Yvonne lodged a formal complaint with the company. She asked for compensation for both the seven no-shows and the inappropriate behaviour of the employee who did make it on time. But there was no recognition of her loyalty then, either.

"They just weren’t responding to me,” she says. “One girl I spoke to on the phone, she had my letter on the system. She told me she was reading it and she said her manager would get back to me that afternoon.

“Well, I waited a week and when I rang again, they had lost the letter, it wasn’t on the system anymore! So then I had to get it back on the system to open the complaint again.”

She was also told that they would have to find a new case manager. And that would also take at least a few more weeks.

By the time Yvonne contacted Handle My Complaint to see if they could help her get a satisfactory response, she was at the end of her tether.

So where did this company get it so wrong? From the very start, according to Jo Ucukalo, founder of Handle My Complaint.

“Customers expect their issues to be resolved quickly and efficiently — the longer an issue drags on the more damage it does,” she says.

Quick response will save companies money

A LivePerson survey found that eight of 10 people put having their issue resolved quickly as the number one factor to a great customer experience.

“Most complaints can be resolved before they get out of control if they are handled correctly at the start,” Jo says. “People just want to be heard. If they are treated respectfully, even if they are dissatisfied to begin with, they can actually end up feeling better for the experience.”

 

Jo handling a customer loyalty complaint

 

Jo argues it is counter-intuitive to good business to handle customer complaints so poorly. “Energy is our most valuable resource. Wasting customer energy is wasting company energy.”

These same customers are also sharing their dissatisfaction with everyone they know.

While Yvonne has her reasons for staying with the telco, she says many of her family and friends have switched to competitors on the back of her experience.

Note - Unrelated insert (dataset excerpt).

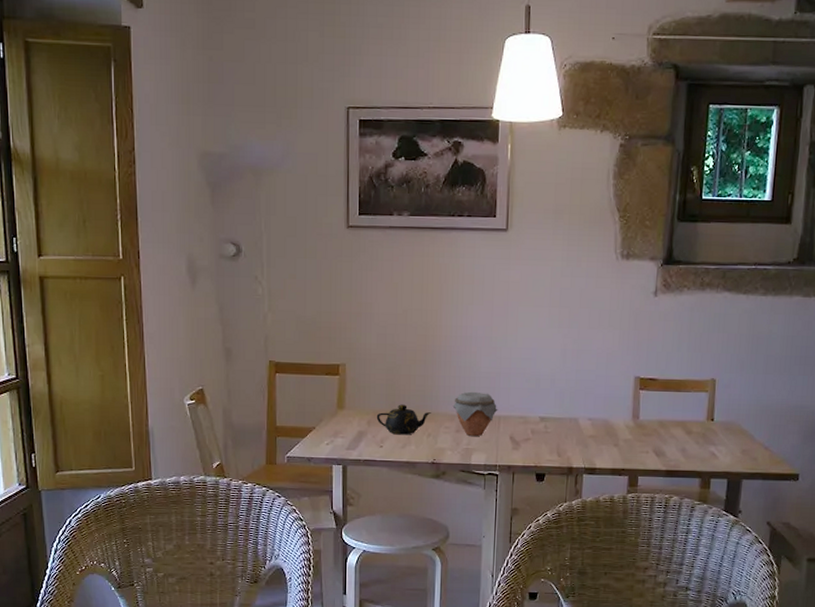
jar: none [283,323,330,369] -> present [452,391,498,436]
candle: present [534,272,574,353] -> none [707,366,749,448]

“I like to be loyal, but it really didn’t pay off here,” she says. “I just expected to be treated better than that. Does loyalty mean nothing anymore?”

Jo says this lack of service is extremely damaging to a company’s reputation. This is particularly true in a competitive market when it is now much easier to switch providers.

“They really can’t afford to be losing customers through such a cavalier approach to complaints,” she says.

Handle My Complaint not only helps customers like Yvonne get a satisfactory resolution, but we educate companies about the best way to deal with complaints.

"It's like taking medication for a minor headache before it becomes a full-blown migraine — you need to react quickly and efficiently to avoid long-term pain.”